I am absolutely pro vaccine despite my heart problems, but this kind of argumentation basically means that regardless of how bad the vaccine is, it gets away free because "covid would probably be worse".
That's kind of how relative risk works. I mean, no COVID would be nice, but we left that world behind two years ago. What do you mean "get away free" anyway? There's no morality here. The vaccine didn't "do" anything wrong. It is either efficacious or it isn't, and the side effects are either worth it or they aren't. From what we can tell, the risk of heart problems from the vaccine is so much lower than from COVID. What more would you like people to do?

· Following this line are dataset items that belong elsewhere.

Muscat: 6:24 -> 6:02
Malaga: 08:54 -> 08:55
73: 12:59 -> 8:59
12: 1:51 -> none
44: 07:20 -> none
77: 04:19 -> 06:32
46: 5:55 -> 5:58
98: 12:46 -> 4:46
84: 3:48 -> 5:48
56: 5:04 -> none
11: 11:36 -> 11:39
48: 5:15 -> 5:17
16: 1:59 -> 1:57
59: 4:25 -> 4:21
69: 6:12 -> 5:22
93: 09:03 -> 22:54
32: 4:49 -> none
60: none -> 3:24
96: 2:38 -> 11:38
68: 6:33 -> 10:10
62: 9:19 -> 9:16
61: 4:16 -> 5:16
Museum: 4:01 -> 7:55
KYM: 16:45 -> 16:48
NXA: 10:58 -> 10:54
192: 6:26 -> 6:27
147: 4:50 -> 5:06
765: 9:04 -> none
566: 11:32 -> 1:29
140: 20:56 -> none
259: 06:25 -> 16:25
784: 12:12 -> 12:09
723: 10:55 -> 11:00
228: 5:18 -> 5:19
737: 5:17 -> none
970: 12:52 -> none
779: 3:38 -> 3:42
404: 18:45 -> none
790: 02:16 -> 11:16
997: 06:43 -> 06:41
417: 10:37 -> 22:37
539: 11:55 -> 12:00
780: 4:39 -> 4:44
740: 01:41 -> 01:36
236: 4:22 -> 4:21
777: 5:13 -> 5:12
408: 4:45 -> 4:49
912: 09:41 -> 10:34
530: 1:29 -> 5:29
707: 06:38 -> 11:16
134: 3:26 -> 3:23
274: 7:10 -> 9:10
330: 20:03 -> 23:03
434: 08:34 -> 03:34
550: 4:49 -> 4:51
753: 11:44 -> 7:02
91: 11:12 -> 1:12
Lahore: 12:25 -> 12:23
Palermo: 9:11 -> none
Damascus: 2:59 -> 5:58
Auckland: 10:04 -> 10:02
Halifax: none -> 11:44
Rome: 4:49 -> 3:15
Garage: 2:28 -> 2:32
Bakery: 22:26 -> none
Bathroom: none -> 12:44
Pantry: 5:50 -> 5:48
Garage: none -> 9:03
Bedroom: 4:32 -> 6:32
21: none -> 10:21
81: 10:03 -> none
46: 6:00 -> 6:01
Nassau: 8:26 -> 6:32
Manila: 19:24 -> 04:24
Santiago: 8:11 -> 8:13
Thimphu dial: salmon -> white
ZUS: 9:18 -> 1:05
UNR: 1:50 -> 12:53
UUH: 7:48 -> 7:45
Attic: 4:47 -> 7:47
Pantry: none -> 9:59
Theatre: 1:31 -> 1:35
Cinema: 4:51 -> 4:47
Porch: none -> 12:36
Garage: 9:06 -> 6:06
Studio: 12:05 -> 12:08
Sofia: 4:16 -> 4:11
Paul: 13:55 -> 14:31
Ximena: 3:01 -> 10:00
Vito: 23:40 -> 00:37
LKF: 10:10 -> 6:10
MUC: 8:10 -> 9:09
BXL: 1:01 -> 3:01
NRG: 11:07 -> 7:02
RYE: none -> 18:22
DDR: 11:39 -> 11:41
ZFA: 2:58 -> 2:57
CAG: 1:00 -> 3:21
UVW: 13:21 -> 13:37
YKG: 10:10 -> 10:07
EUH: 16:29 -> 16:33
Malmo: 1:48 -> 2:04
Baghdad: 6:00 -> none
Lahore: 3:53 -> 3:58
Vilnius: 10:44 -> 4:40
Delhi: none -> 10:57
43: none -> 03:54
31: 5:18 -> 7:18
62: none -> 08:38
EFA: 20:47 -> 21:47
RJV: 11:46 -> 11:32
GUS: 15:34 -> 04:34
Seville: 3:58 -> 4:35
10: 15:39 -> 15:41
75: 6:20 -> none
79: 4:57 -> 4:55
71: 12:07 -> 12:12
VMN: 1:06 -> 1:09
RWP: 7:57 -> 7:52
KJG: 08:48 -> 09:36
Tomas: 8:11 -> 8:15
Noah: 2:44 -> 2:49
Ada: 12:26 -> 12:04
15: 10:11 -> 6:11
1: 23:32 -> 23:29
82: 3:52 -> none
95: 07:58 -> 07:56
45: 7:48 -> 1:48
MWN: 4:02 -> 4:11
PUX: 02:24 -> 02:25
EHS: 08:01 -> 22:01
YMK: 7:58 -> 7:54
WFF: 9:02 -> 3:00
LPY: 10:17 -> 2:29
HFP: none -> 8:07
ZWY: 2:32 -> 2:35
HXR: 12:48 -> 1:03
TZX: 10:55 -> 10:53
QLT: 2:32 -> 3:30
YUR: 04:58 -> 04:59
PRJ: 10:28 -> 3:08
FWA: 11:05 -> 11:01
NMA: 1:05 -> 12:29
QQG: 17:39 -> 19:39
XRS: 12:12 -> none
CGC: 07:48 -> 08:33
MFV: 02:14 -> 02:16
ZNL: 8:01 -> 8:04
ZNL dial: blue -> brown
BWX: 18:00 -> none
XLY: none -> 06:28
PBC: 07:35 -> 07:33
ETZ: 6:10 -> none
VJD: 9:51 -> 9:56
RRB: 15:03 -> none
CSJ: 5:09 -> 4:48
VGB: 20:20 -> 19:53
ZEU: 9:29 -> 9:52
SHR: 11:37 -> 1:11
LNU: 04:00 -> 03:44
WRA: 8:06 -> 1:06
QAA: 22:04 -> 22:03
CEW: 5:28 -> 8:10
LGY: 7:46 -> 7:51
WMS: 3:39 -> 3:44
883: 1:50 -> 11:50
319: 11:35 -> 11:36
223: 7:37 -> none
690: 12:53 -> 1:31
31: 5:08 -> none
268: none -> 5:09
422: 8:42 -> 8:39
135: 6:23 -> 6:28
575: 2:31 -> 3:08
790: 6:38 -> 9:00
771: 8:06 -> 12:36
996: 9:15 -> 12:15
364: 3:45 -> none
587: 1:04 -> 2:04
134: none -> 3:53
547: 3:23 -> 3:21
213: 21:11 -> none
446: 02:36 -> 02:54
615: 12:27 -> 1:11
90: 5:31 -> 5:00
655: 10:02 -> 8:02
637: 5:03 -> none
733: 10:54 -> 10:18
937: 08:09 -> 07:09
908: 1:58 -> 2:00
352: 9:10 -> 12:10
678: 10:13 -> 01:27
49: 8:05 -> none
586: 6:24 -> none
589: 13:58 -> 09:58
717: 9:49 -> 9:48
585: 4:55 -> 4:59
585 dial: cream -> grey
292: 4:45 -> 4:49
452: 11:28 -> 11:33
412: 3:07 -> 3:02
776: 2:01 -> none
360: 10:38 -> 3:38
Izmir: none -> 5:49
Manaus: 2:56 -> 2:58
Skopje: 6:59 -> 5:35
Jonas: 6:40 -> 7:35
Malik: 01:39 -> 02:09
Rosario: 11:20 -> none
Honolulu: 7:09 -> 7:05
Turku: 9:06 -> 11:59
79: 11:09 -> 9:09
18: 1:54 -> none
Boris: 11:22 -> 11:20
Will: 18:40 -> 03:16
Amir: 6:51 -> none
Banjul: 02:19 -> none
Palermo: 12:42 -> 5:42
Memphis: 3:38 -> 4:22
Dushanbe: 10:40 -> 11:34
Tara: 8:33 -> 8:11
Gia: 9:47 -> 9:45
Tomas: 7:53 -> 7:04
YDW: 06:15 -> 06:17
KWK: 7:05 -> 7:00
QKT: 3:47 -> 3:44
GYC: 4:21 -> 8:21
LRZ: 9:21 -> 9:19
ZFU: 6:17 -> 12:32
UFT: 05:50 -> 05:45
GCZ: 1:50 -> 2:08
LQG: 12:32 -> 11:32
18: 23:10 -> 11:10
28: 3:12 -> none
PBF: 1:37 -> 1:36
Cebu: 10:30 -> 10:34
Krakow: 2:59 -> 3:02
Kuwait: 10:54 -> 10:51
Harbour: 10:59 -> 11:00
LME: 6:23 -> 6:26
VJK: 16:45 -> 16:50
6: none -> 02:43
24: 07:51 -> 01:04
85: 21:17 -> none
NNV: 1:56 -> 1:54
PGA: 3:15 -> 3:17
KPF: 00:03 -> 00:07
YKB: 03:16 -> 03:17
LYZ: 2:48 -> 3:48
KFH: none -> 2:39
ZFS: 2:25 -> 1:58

The preprint discussed in that post specifically calls out that there weren’t enough myocarditis events in the 13-17 age group to reliably estimate the relative risk, so I don’t see where that conclusion is coming from
Also, note the higher relative risk only applies to the full moderna dose
I’m not saying that I don’t think myocarditis is a risk factor for kids and teens, just that this paper isn’t giving a quantitative assessment of its relative risk vs Covid. If you have seen research that does provide quantitative insight, I would be interested to read it; I have two kids under 5 and I’m still evaluating things.
I have a pre-teen daughter myself and while she's not directly in a "risk-group" (like boys are) I wouldn't feel comfortable shoving jabs and boosters after boosters into her, when the benefits are dubious.
This is why many countries are holding off on vaccinating kids still, even though some countries like the US seem to be hellbent on vaccinating 100% at any cost.
Edit: The above study has risks broken up by which vaccines were administered as 1st/2nd (page 12). Interestingly Moderna+Pfizer seems to have no(!?) risk, whereas myocarditis is very high among Pfizer+Moderna. Not sure what to make of it.
Edit2: Keep in mind we haven't vaccinated <12 year olds extensively yet, but the data on young children is already worrisome (to the point where risks of myocarditis seem to outweigh risks of Covid).
Edit3: I'm myself double-jabbed, so not an antivaxxer per se, even though I'm classified as one as per "modern definition".
Thanks for the link, it’s interesting that they have similar findings to other studies based on passive reporting systems like VAERS in the US.
I don’t think the forever-recurring boosters are going to be a thing, it seems like cellular immunity is holding, and from the apparent drop off in myocarditis with greater spacing between doses one and two in this paper, that seems like evidence that 3-6 months would have been a better spacing than 3-4 weeks
> Interestingly Moderna+Pfizer seems to have no(!?) risk, whereas myocarditis is very high among Pfizer+Moderna. Not sure what to make of it.
I wouldn’t pay this much heed at all (based on this data at least). There were under 10k people in that first group (and zero cases of myocarditis), and the confidence intervals of the poisson regression overlap. You can even see from the figure how the model predicts a non-zero rate even though there were no actual cases!
really? I know many people who "got omicron" shortly after Christmas... by which I mean, they self-tested daily and eventually the test came up positive, with symptoms ranging from literally nonexistent to that of the mildest of colds—a far cry from my mom's ten-day absolute misery (and very real fear for her life given her immunosuppressed state) back in early 2020 that I personally witnessed & took care of her during. if that's what we're dealing with now, I don't see any reason why someone like myself who hasn't taken any of these vaccines or boosters or whatever to start doing so now. what part of my own personal risk assessment here is misguided?
How this does help anyone in particular to decide for themselves, unless you include some other factors like pre-existing conditions, sex, or age to the comparison?
People are not averages of the whole population. We would not need doctors if medical advice was this simple.